*

*

Ads

Jumat, 23 Februari 2018

Asmara Berdarah Jilid 081

"Heh-heh-heh! Sui Cin, kau kira kami ini orang-orang apa, mau saling bunuh? Kami hanya memperebutkan kebenaran. Nah, gendut, kau sudah mendengar nasihat nonamu. Kalau kau mampu menerima pukulan guci arakku sebanyak tiga kali, baru aku mau mengaku kalah."

"Baik! Dan kalau kau mampu menerima kebutan kipasku tiga kali, akupun mengaku kalah."

"Bagus! Nah, bersiaplah, aku akan memukulmu lebih dulu." kata Wu-yi Lo-jin.

"Enaknya! Tidak, aku yang mulai dulu dengan kebutan kipasku," bantah Siangkoan Lo-jin.

"Aku dulu!"

"Aku dulu!"

Kembali mereka bersitegang seperti dua orang anak kecil, tidak mau saling mengalah. Diam-diam Sui Cin dan Hui Song merasa heran. Mereka itu adalah dua orang kakek yang memiliki kesaktian, akan tetapi mengapa kedang-kadang sikap mereka seperti anak kecil? Apakah benar kata orang bahwa yang sudah terlalu tua berubah seperti kanak-kanak? Dan ada pula yang bilang bahwa orang yang terlalu pintar itupun kadang-kadang sifatnya seperti kanak-kanak?

Betapapun juga, Sui Cin yang sudah mendapatkan janji kakek katai untuk belajar gin-kang diam-diam berpihak kepada kakek ini. Maka, melihat mereka bersitegang lagi, iapun maju lagi dan berkata,

"Di dalam dunia ini, apa yang lebih baik daripada keadilan? Biarpun gagah perkasa, kalau tidak adil apa gunanya?"

"Benar sekali!" kata Ciu-sian.

"Tidak salah itu!" kata San-sian.

"Demi kebenaran dan keadilan, sudah sepantasnya kalau Wu-yi Lo-jin yang memulai lebih dulu dalam adu ilmu ini. Pertama, melihat bentuk tubuhnya, dia jauh lebih kecil ketimbang Siang-kiang Lo-jin, dan kedua, memang sebenarnya kami berdua lebih dulu kenal dengan Ciu-sian sebelum bertemu dengan San-sian. Nah, kalau kalian memang adil, tentu Ciu-sian yang memperoleh kesempatan lebih dulu. Kecuali kalau kalian memang tidak adil."

Wajah si gendut menjadi merah.
"Hah, siapa tidak adil dan siapa takut? Katai, kau pukulilah dulu, nih, perutku sudah siap menerima pukulanmu yang kau banggakan itu. Mulailah!"

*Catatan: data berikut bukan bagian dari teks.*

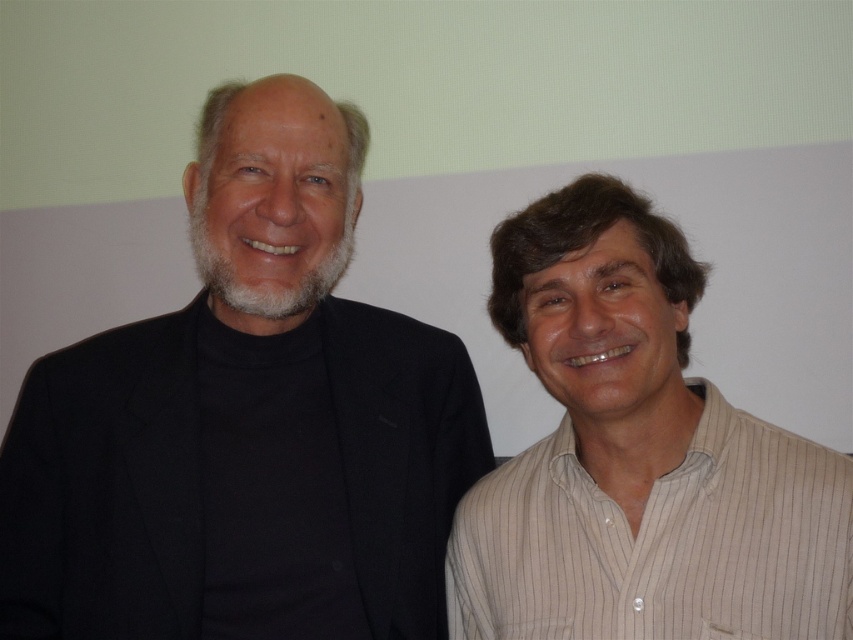
Question: Is black matte suit at left in front of white striped shirt at right?

Choices:
 (A) yes
 (B) no

Answer: (B)

Question: Can you confirm if black matte suit at left is bigger than white striped shirt at right?

Choices:
 (A) no
 (B) yes

Answer: (B)

Question: Which point appears closest to the camera in this image?

Choices:
 (A) (321, 237)
 (B) (798, 461)

Answer: (B)

Question: Among these points, which one is farthest from the camera?

Choices:
 (A) (323, 131)
 (B) (734, 467)

Answer: (A)

Question: Can you confirm if black matte suit at left is positioned below white striped shirt at right?

Choices:
 (A) yes
 (B) no

Answer: (B)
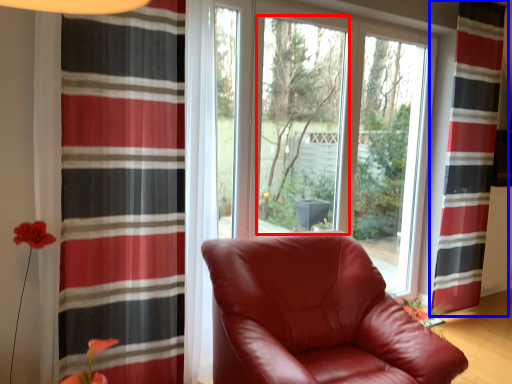
Question: Which point is closer to the camera, window screen (highlighted by a red box) or curtain (highlighted by a blue box)?

Choices:
 (A) window screen
 (B) curtain

Answer: (A)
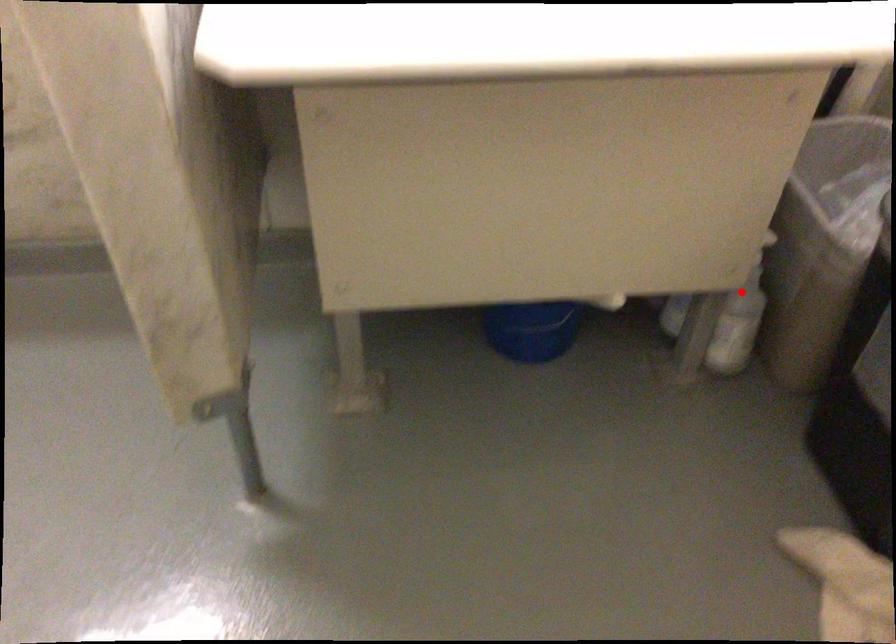
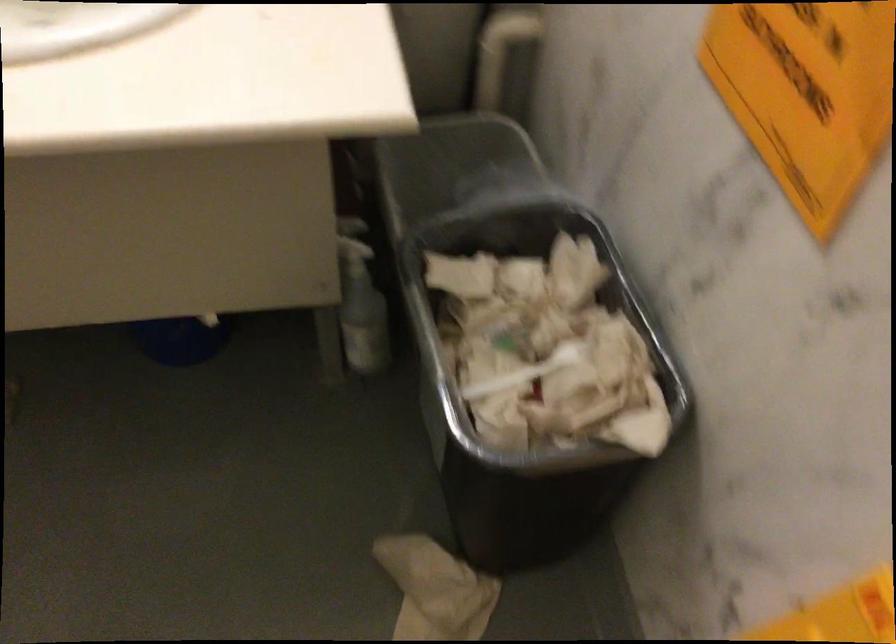
In the second image, find the point that corresponds to the highlighted location in the first image.

(360, 303)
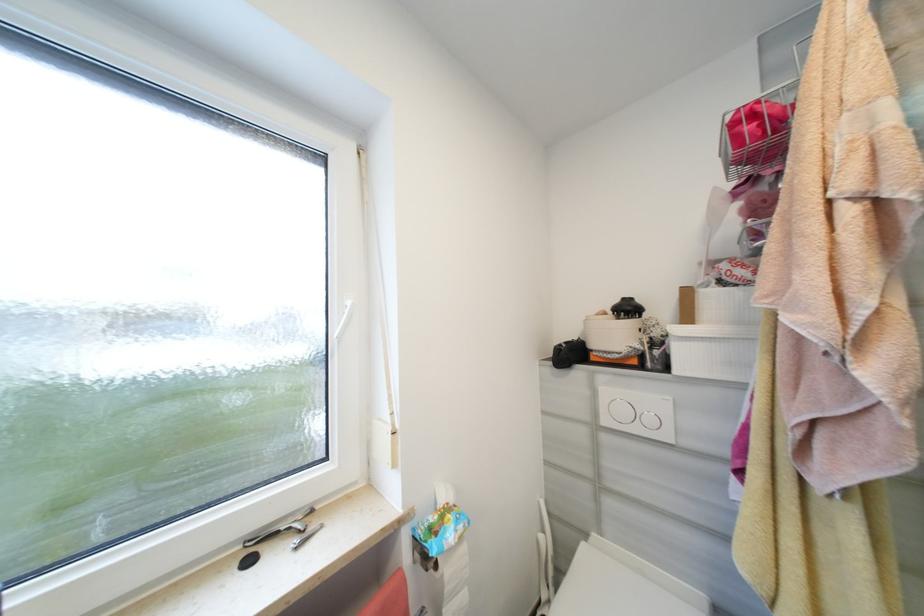
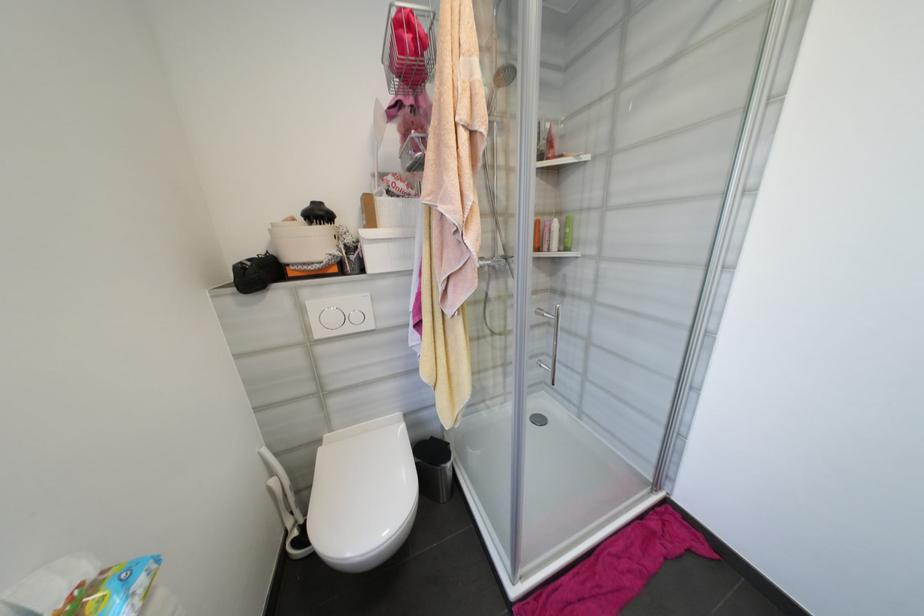
In the second image, find the point that corresponds to point (655, 421) in the first image.

(361, 318)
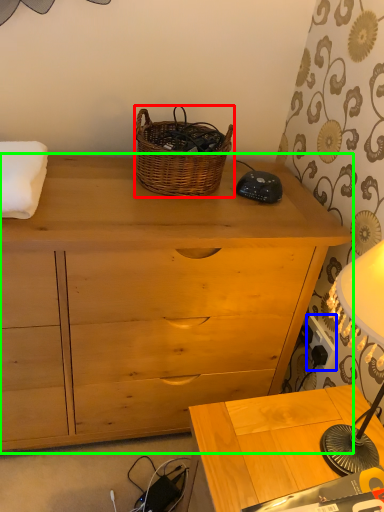
Question: Which object is positioned closest to picnic basket (highlighted by a red box)? Select from power outlet (highlighted by a blue box) and chest of drawers (highlighted by a green box).

Choices:
 (A) power outlet
 (B) chest of drawers

Answer: (B)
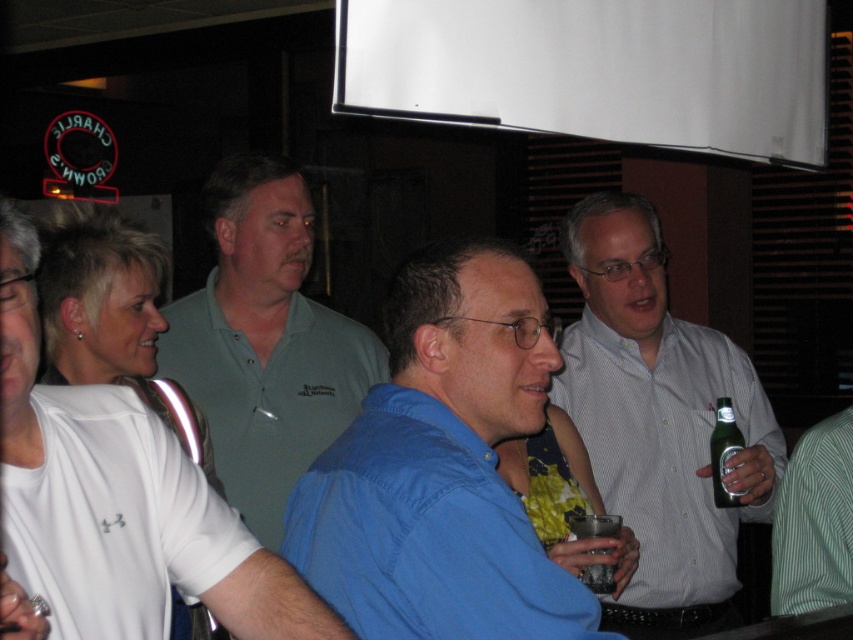
You are at a party and want to know if the white matte polo shirt at left can completely cover the clear plastic cup at center. Based on their sizes, what do you think?

The white matte polo shirt at left is bigger than the clear plastic cup at center, so yes, the white matte polo shirt at left can completely cover the clear plastic cup at center.

From the picture: You are standing in the room and see the point at coordinates (113, 516). Which object is this point located on?

The point at coordinates (113, 516) is located on the white matte polo shirt at left.

In the scene shown: You are at a social event and want to greet the person in the light blue shirt at center. Since you are standing near the white matte polo shirt at left, can you easily see them?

Berkata demikian, si gendut itu lalu berdiri memasang kuda-kuda, kaki kiri di belakang, kaki kanan di depan, tangan kiri memegang tongkatnya, tangan kanan dikepal di pinggang, perutnya dikembungkan ke depan!

"Bagus! Aku memang tahu bahwa engkau seorang gagah yang adil!" seru kakek katai dengan girang sekali sambil menurunkan guci araknya.

Dia membuka tutupnya, minum sisa arak yang tinggal sedikit sampai kosong, menutup mulut guci lagi dan memegang leher guci yang kecil dengan kedua tangannya.

"Nah, kau bersiaplah baik-baik, aku akan mulai menghantam!" katanya sambil memasang kuda-kuda dengan kedua kakinya yang kecil namun kokoh kuat.

Kemudian, diayunkannya guci itu dari belakang ke depan, menghantam ke arah perut gendut itu.

"Bunggg...!"

Guci menghantam perut dan terdengar seperti gentong dipukul. Tubuh gendut itu tidak bergeming dan guci arak itu terpental sediki seperti menghantam karet amat kuat.

"Bukkk...!"

Hantaman kedua lebih kuat lagi, namun tetap saja tubuh kakek gendut tidak bergoyang dan kakek gendut itu selalu tersenyum lebar, mulutnya sedikit terbuka dan senyum itu membuat kedua matanya semakin sipit.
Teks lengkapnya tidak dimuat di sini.